Industry Challenge
Water utilities are under pressure to maintain aging underground infrastructure while minimizing service disruptions and damage claims. Traditional leak detection methods are reactive, labor-intensive, and often fail to catch critical failures in time. As costs rise and resources remain limited, there’s a growing need for smarter, more proactive infrastructure management.
Key challenges include:
- Missed early warning signs of pipe rupture
- Rising costs due to property damage claims (fincas)
- Manual prioritization and dispatching
- Lack of structured guidance for field crews
The Solution: Intelligent Leak Prediction & Field Optimization by DinoCloud on AWS
DinoCloud’s solution uses advanced AI and machine learning to anticipate pipe ruptures and optimize operational response. Built on Amazon Web Services (AWS), the system combines predictive analytics, proactive alerting, and real-time field feedback to deliver a closed-loop leak management workflow.
AI-Powered Capabilities
🔮 Predictive Model for Pipe Failures
At the core is a machine learning model (XGBoost) trained on infrastructure, environmental, and historical leak data. It identifies pipes at high risk of rupture and automatically generates a prioritized list of potential leaks based on criticality.
📊 Proactive Alerting & Claim Prioritization
The AI system issues alerts to operations teams, focusing attention on the most urgent issues. This allows preventive interventions that reduce property damage and shorten response times.

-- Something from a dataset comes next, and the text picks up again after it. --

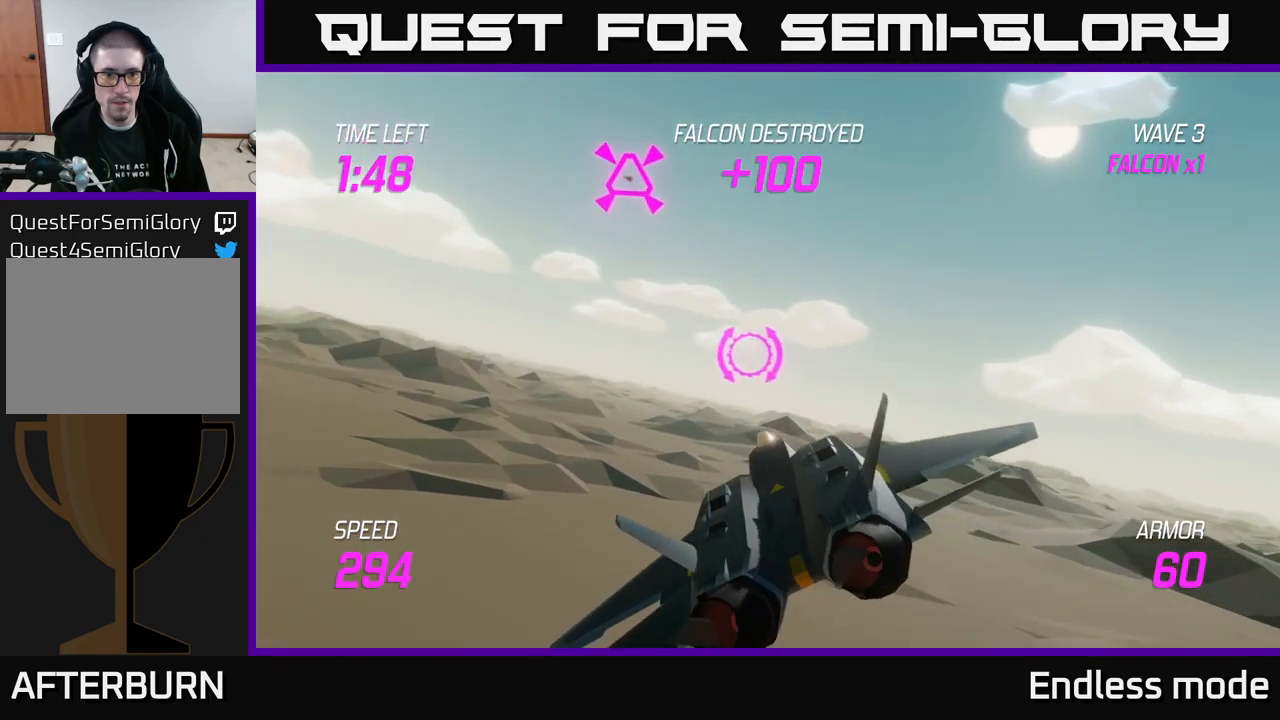
{"buttons": ["R2"], "left_stick": "left", "right_stick": "center", "events": [[417, "left_stick", "left"], [500, "R2", "down"]]}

👷 Field Crew Optimization & Guidance
The system recommends where to send crews based on model outputs. Once in the field, crews use a digital checklist of AI-generated steps tailored to each case, helping them detect invisible leaks and standardize resolution efforts.
🔁 Feedback Loop for Continuous Improvement
After inspections, crews report outcomes (e.g., “leak confirmed” or “false positive”). This feedback feeds into the model’s learning cycle, improving future prediction accuracy and refining prioritization logic.

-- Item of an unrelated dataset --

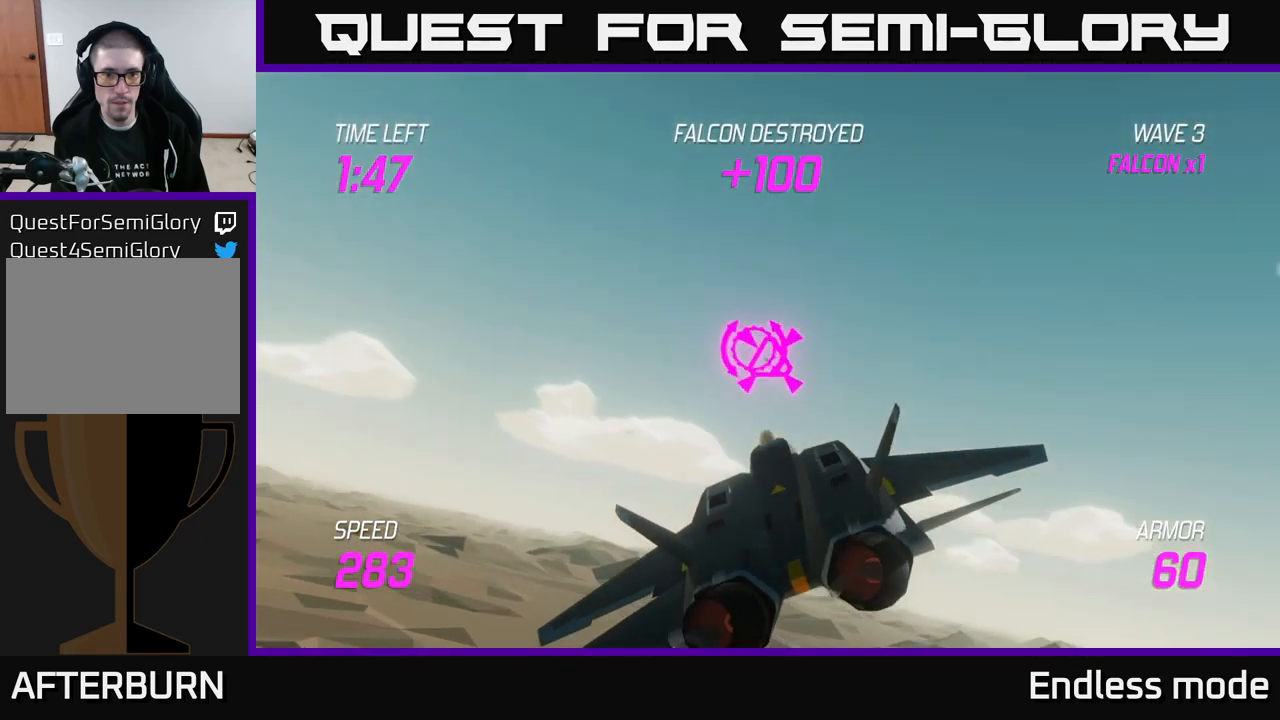
{"buttons": ["L2"], "left_stick": "left", "right_stick": "center", "events": [[33, "left_stick", "down-left"], [67, "R2", "up"], [300, "L2", "down"], [333, "left_stick", "left"]]}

📈 Centralized Data Dashboard
All system data flows into a visual control panel that consolidates performance metrics, prediction accuracy, and team response effectiveness—empowering strategic, data-driven decision-making.
System Workflow at a Glance
- ✅ Model predicts pipe leaks
- 📋 Generates a prioritized list of high-risk cases
- 🛠 Dispatches a crew to inspect the critical location
- 🔍 Crew confirms or refutes the prediction on-site
- 📊 Outcome is logged and fed back into the system for ongoing improvement
This closed-loop system enables a shift from reactive repairs to strategic infrastructure care.
Built on AWS
The solution is built on scalable, secure AWS services:
- Amazon SageMaker for training and inference
- Amazon Lambda and Step Functions for orchestrating workflows
- Amazon S3 and DynamoDB for storing predictions and outcomes
- Amazon CloudWatch for system monitoring
- Fully compatible with future integrations such as GIS systems or mobile field apps
Business Impact
Water utilities benefit from:
📍 Clear visibility into performance via intuitive dashboards
💸 Reduced claims and repair costs
⏱ Faster, more targeted interventions
🧠 Smarter resource use and reduced downtime
📉 Lower operational risk through proactive detection
Conclusion
DinoCloud’s AI-powered solution for leak detection and field coordination empowers water utilities to transition from firefighting to foresight. With machine learning at its core, and built on trusted AWS infrastructure, this solution enhances both operational efficiency and infrastructure resilience—ultimately protecting assets, communities, and budgets.